1 / 2

Sudah lama sejak saya memposting, Selama waktu itu, bagian dalam rumah juga berubah. Di sini lagi, sedikit demi sedikit, saya akan berbicara tentang kehidupan. Saya berharap dapat terus menulis tentangnya. Minggu ini, saya belum bisa melakukannya sampai sekarang. Saya akan mencoba membuat postingan yang akan memberi tahu orang lain tentang saya. Hari ini saya ingin berbicara tentang "Mengapa kita mengirimkan pesan?" Sejak saya mulai tinggal sendiri 10 tahun yang lalu, hobi saya telah Saya selalu senang menghabiskan waktu di rumah dan dapat bersenang-senang dengan bebas. Namun, dengan merebaknya pandemi COVID-19, orang-orang mulai bekerja dari rumah, dan batasan antara waktu kerja dan waktu pribadi menjadi kabur. Lambat laun, saya mulai merasa bahwa menghabiskan waktu di rumah itu menyakitkan. Saya merasa harus terus bekerja keras. Ketika saya mengalami masa sulit, saya mencoba menyelesaikannya.
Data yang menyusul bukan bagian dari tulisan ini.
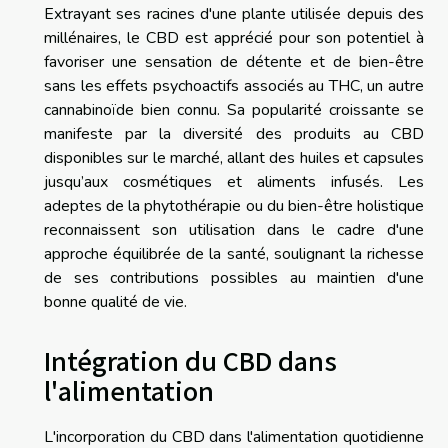
Extrayant ses racines d'une plante utilisée depuis des
millénaires, le CBD est apprécié pour son potentiel à
favoriser une sensation de détente et de bien-être
sans les effets psychoactifs associés au THC, un autre
cannabinoïde bien connu. Sa popularité croissante se
manifeste par la diversité des produits au CBD
disponibles sur le marché, allant des huiles et capsules
jusqu’aux cosmétiques et aliments infusés. Les
adeptes de la phytothérapie ou du bien-être holistique
reconnaissent son utilisation dans le cadre d'une
approche équilibrée de la santé, soulignant la richesse
de ses contributions possibles au maintien d'une
bonne qualité de vie.
Intégration du CBD dans
l'alimentation
L'incorporation du CBD dans l'alimentation quotidienne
Membaca buku-buku pengembangan diri, melakukan latihan kekuatan, bermeditasi... Bahkan jika Anda mencoba semuanya sekaligus, Tak ada satupun dari hal ini yang merupakan perbaikan sementara. Pada saat itu, hal yang saya mulai dan memberikan dampak paling besar adalah, Itu adalah "merapikan rumah." Saat saya secara bertahap mengubah ruang dengan furnitur favorit saya, rasa urgensi saya untuk berusaha lebih keras secara bertahap berkurang. "Saya dapat kembali ke kehidupan di mana saya dapat menikmati hobi saya, dan saya senang menghabiskan waktu di rumah. Saya mulai berpikir seperti itu. Karena pengalaman tersebut, “Waktu di rumah” untuk penggunaan pribadi dan pekerjaan Aku ingin terus menghargainya Begitu pula bagi mereka yang merasa bosan menghabiskan waktu di rumah Ini akan membuat pesan selanjutnya sedikit lebih cerah. Saya akan senang jika ini bisa menjadi pemicu.